2022 Regression Test Timeouts

GROMACS version: 2022
GROMACS modification: No

I’m troubleshooting repeated regression test failures using the new 2022 release. This is a CPU-only Zen2 system with 128 cores. The failing tests are…

65:MdrunIOTests
69:MdrunNonIntegratorTests
83:MdrunFEPTests

This is my compiling procedure:

cmake -DCMAKE_INSTALL_PREFIX="$PREFIX" \
-DGMX_FFT_LIBRARY=fftw3 -DGMX_BUILD_OWN_FFTW=ON -DGMX_HWLOC=ON -DGMX_MPI=ON \
-DGMX_SIMD=AVX2_128 -DGMX_BUILD_OWN_FFTW_URL="$DISTDIR/fftw-3.3.8.tar.gz" \
-DREGRESSIONTEST_PATH="$WORKDIR/regressiontests-2022" \
-DGMX_EXTERNAL_BLAS=ON -DGMX_EXTERNAL_LAPACK=ON ..
make -j128
make VERBOSE=1 check

I’ve also tried AVX2_256 without any significant change. No other significant processes are competing for resources on this machine.
I’ve included my LastTest.log.
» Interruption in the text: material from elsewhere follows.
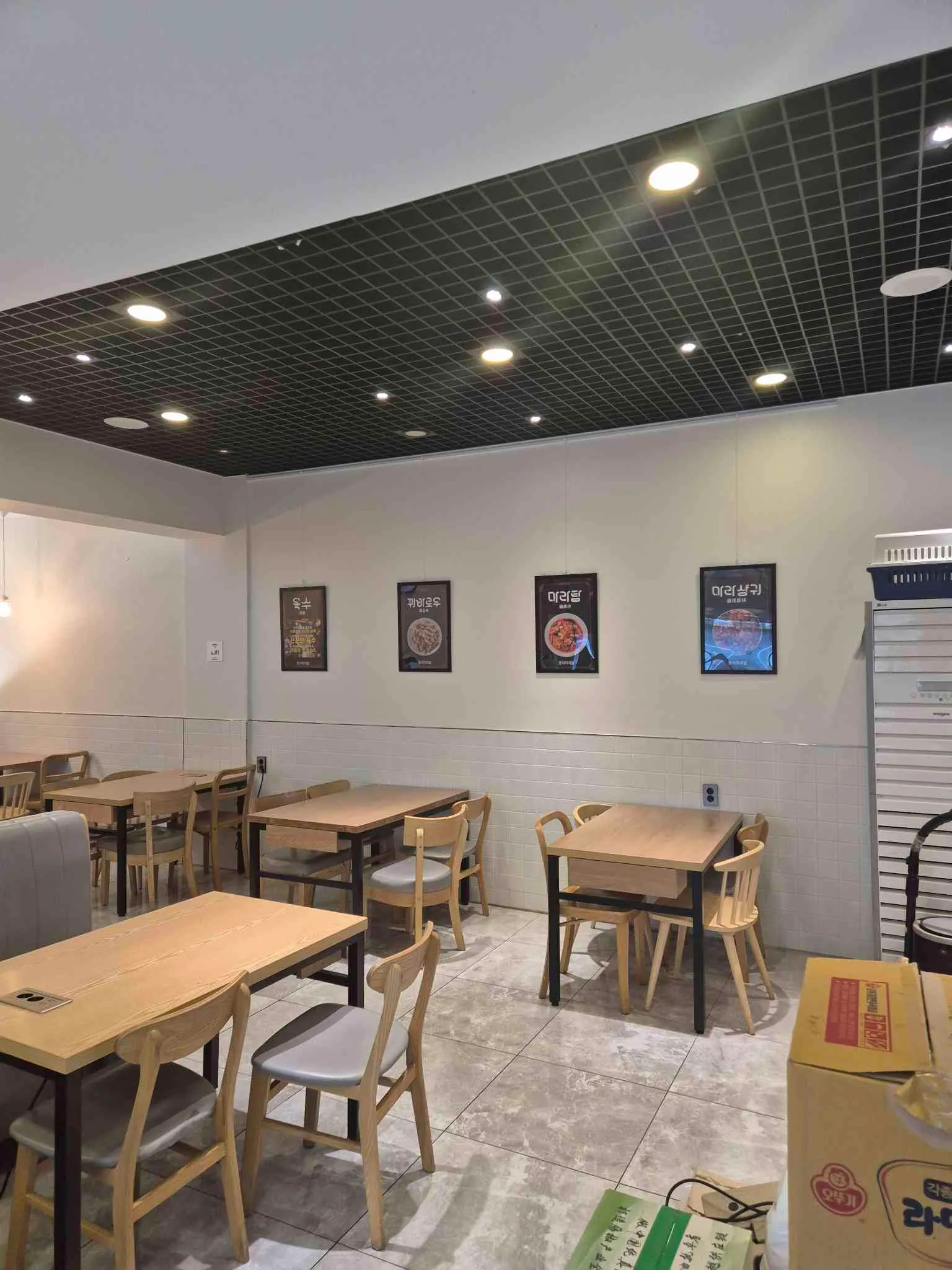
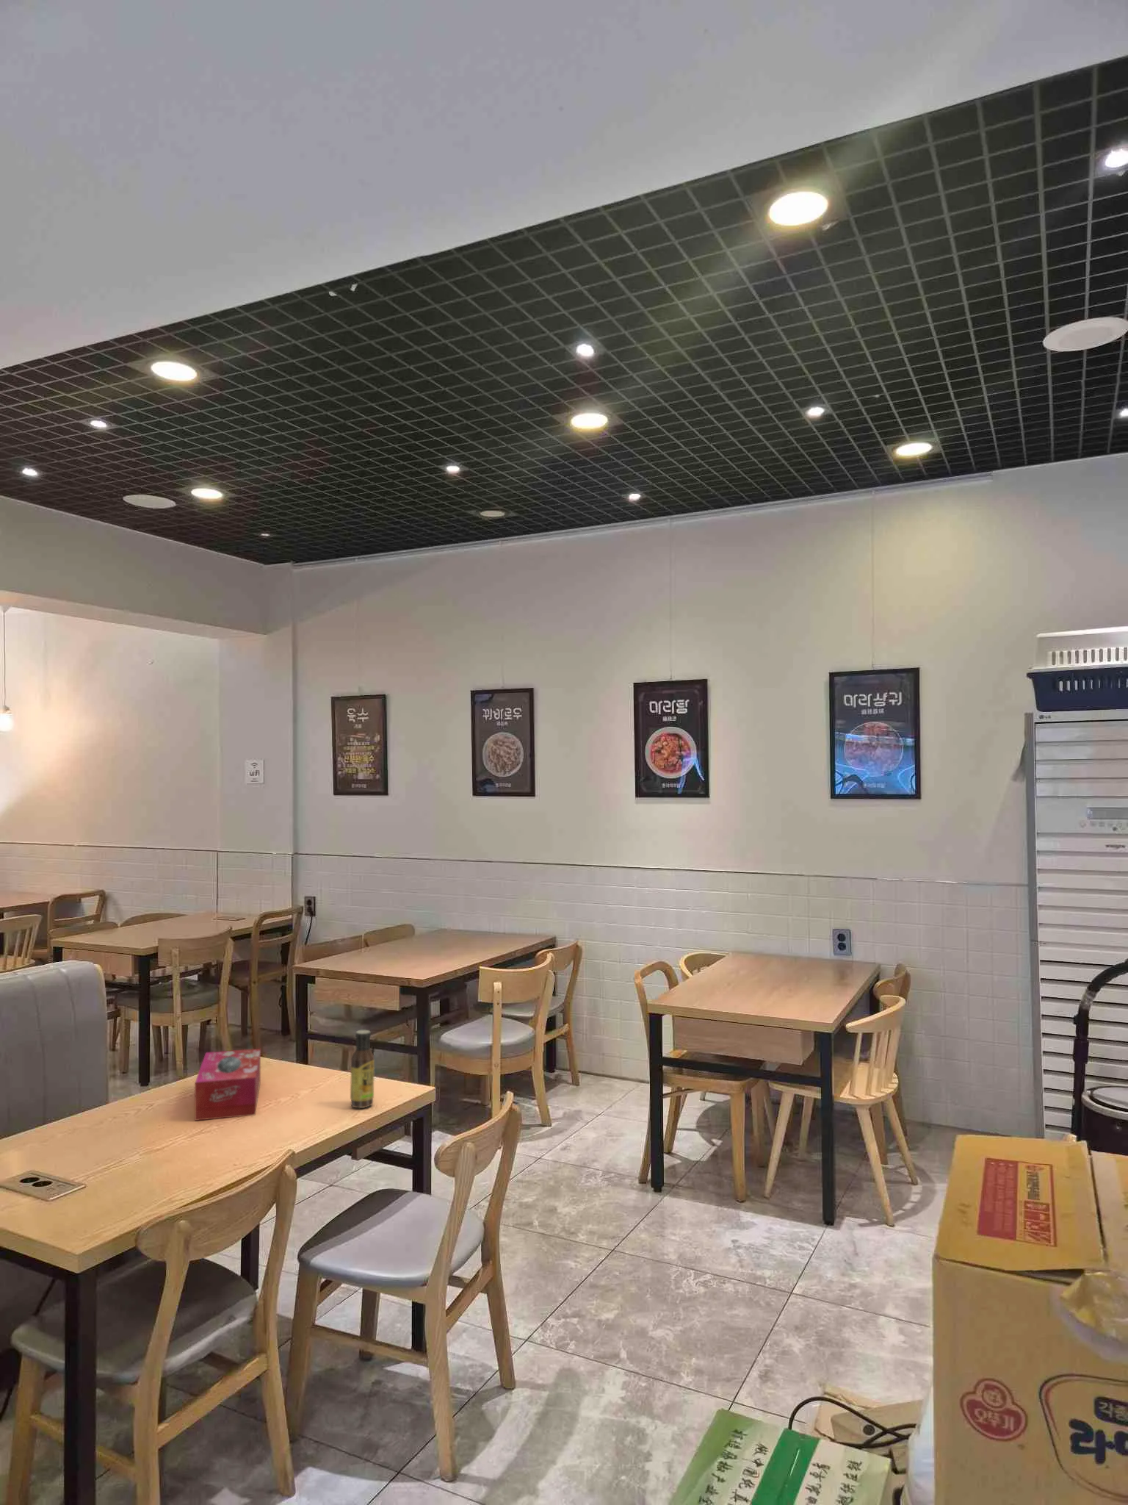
+ tissue box [194,1048,262,1121]
+ sauce bottle [350,1030,376,1109]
Can anyone explain these timeouts? Thanks in advance!

LastTest.log (4.0 MB)

UPDATE: I can also confirm that compiling Gromacs without external MPI support produces a build which completes the regression tests successfully.

Hello,

this is likely an issue with the tests trying to run on all of the 128 tests, and being extremely slowed down by this. Please try running with a lower number of OMP threads.

Cheers

Paul

I gave this a shot:

export OMP_NUM_THREADS=16
make VERBOSE=1 check

but it caused a ton of failures with this repeated message:

Environment variable OMP_NUM_THREADS (16) and the number of threads requested
on the command line (2) have different values. Either omit one, or set them
both to the same value.

When I used our job scheduler to allocate 16 only cores, I got the same failures as before:

The following tests FAILED:
	 65 - MdrunIOTests (Timeout)
	 69 - MdrunNonIntegratorTests (Timeout)
	 83 - MdrunFEPTests (Timeout)

Is 16 threads still too many?

This is still an issue, impeding the deployment of an updated Gromacs build on our system.

I tried reproducing this locally (but only on 16 cores), and the tests don’t time out when building the same way as you, but there are a few NB-LIB test failures instead.

Going through the log it looks like the task setting is all done correctly, tests are running on the number of ranks that they should, they just seem to take a long time to do so.

One issue I found in the attached log is this, but you already said that this shouldn’t be an issue.

Highest SIMD level supported by all nodes in run: AVX2_256
SIMD instructions selected at compile time:       AVX2_128
Compiled SIMD newer than supported; program might crash

I did the same, using a Ryzen 2700X processor. My results were similar to yours, and did not match the results on the HPC system.

Standard GROMACS runs provide a detailed explanation of where time is being spent. Is such an explanation available for the test cases?

The unit tests don’t write this out by default, sorry.